[Saved data entries]
:::::

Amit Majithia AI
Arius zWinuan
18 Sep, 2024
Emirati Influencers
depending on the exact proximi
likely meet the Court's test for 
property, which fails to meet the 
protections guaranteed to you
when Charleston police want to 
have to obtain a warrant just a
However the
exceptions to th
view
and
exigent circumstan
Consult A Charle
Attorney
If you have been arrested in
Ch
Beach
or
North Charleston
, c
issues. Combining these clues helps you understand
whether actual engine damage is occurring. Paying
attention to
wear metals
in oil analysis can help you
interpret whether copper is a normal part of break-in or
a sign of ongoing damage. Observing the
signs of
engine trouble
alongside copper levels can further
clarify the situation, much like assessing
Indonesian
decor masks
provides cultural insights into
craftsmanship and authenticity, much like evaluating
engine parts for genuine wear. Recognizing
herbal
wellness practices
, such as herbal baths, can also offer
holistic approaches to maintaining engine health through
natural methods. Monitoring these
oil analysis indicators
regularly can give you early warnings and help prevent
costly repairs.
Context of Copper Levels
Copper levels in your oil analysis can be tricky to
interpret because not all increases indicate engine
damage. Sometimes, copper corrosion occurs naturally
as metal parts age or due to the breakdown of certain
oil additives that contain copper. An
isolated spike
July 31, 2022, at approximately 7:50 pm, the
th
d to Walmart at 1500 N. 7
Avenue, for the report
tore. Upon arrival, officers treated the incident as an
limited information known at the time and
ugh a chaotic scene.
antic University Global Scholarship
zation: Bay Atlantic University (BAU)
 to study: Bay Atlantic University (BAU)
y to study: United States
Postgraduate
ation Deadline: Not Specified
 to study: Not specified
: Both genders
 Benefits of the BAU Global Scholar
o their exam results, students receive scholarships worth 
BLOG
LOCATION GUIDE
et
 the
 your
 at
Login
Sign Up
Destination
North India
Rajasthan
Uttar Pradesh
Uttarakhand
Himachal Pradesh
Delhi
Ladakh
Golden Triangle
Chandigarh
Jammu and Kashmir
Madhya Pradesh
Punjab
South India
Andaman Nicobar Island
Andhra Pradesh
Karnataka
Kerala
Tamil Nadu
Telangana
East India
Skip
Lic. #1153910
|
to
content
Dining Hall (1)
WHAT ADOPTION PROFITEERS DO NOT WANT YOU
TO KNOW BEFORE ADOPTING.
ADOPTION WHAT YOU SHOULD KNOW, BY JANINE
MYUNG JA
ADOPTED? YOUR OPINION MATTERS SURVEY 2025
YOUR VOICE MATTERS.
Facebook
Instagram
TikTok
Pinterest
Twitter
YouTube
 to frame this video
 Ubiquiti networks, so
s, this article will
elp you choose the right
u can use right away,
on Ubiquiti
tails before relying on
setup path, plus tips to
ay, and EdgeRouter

:::::

What is expected: Tally the lines of the records that contain the word "wear" and state the total alone.

Solution below: 2